EXCERPTED TEXT section start

Question

The force (F in newton) acting on a particle of mass 90 g executing simple harmonic motion is given by $F+0.04\pi^2y=0$, where y is displacement of the particle in meter. If the amplitude of the particle is $\frac{6}{\pi}$ m, then the maximum velocity of the particle is

• A. 6 ms$^{-1}$
• B. 2 ms$^{-1}$
• C. 8 ms$^{-1}$
• D. 4 ms$^{-1}$

Hint:

Any motion described by the equation $F = -(\text{positive constant}) \times y$ is Simple Harmonic Motion. The constant of proportionality is the spring constant $k$. From there, you can find the angular frequency $\omega = \sqrt{k/m}$ and other SHM parameters.

Answer 1

The Correct Option is D

Step 1: Relate the given force equation to the standard SHM force equation.
The equation for a particle in Simple Harmonic Motion (SHM) is $F = -ky$, where $k$ is the force constant. The given equation is $F+0.04\pi^2y=0$, which can be rewritten as: \[ F = -(0.04\pi^2)y. \] By comparing the two equations, we find the force constant: $k = 0.04\pi^2$ N/m.

Step 2: Calculate the angular frequency $\omega$.
The angular frequency $\omega$ is related to the force constant $k$ and mass $m$ by the formula $\omega = \sqrt{k/m}$. The mass is given as $m = 90$ g $= 0.09$ kg. \[ \omega = \sqrt{\frac{0.04\pi^2}{0.09}} = \sqrt{\frac{4\pi^2}{9}} = \frac{2\pi}{3} \text{ rad/s}. \]

Step 3: State the formula for maximum velocity in SHM.
The maximum velocity ($v_{max}$) of a particle in SHM is given by the product of its amplitude ($A$) and its angular frequency ($\omega$). \[ v_{max} = A\omega. \]

Step 4: Calculate the maximum velocity.
We are given the amplitude $A = \frac{6}{\pi}$ m. \[ v_{max} = \left(\frac{6}{\pi}\right) \left(\frac{2\pi}{3}\right). \] The $\pi$ terms cancel out. \[ v_{max} = \frac{6 \times 2}{3} = \frac{12}{3} = 4 \text{ m/s}. \] \[ \boxed{v_{max} = 4 \text{ m/s}}. \]

EXCERPTED TEXT section end

● **EXERCISE OBJECTIVE**:
Please retype the part of the simple harmonic motion problem between "The Correct Option" and "angular frequency $\omega$.", inclusive. The lines below were taken from a different source.

SUPPLIED INFORMATION section start

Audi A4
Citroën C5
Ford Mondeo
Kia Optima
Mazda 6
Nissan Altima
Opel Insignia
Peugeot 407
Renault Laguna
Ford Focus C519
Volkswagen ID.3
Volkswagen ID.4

SUPPLIED INFORMATION section end
SUPPLIED INFORMATION section start

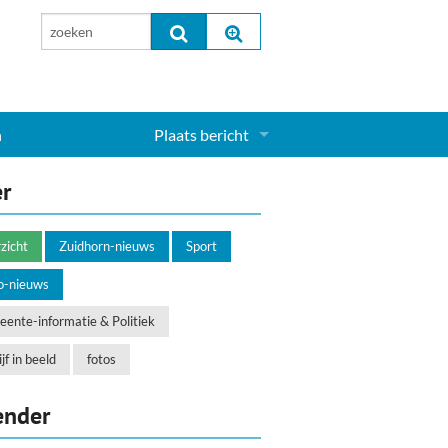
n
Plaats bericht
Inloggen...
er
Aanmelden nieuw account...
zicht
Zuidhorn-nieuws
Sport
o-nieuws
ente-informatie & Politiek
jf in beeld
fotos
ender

SUPPLIED INFORMATION section end
SUPPLIED INFORMATION section start

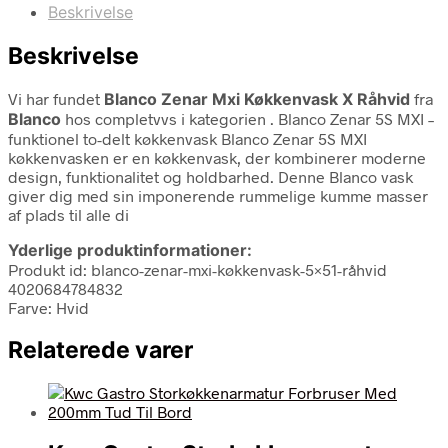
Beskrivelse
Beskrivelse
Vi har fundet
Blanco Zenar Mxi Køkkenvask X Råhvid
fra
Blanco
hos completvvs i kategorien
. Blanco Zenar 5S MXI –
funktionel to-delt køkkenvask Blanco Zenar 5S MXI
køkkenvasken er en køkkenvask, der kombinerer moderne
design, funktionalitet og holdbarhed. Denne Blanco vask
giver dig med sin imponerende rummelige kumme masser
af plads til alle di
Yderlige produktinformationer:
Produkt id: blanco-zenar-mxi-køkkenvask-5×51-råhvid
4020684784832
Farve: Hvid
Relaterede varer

SUPPLIED INFORMATION section end

● **SOLUTION TO THE EXERCISE**:
The Correct Option is D

Step 1: Relate the given force equation to the standard SHM force equation.
The equation for a particle in Simple Harmonic Motion (SHM) is $F = -ky$, where $k$ is the force constant. The given equation is $F+0.04\pi^2y=0$, which can be rewritten as: \[ F = -(0.04\pi^2)y. \] By comparing the two equations, we find the force constant: $k = 0.04\pi^2$ N/m.

Step 2: Calculate the angular frequency $\omega$.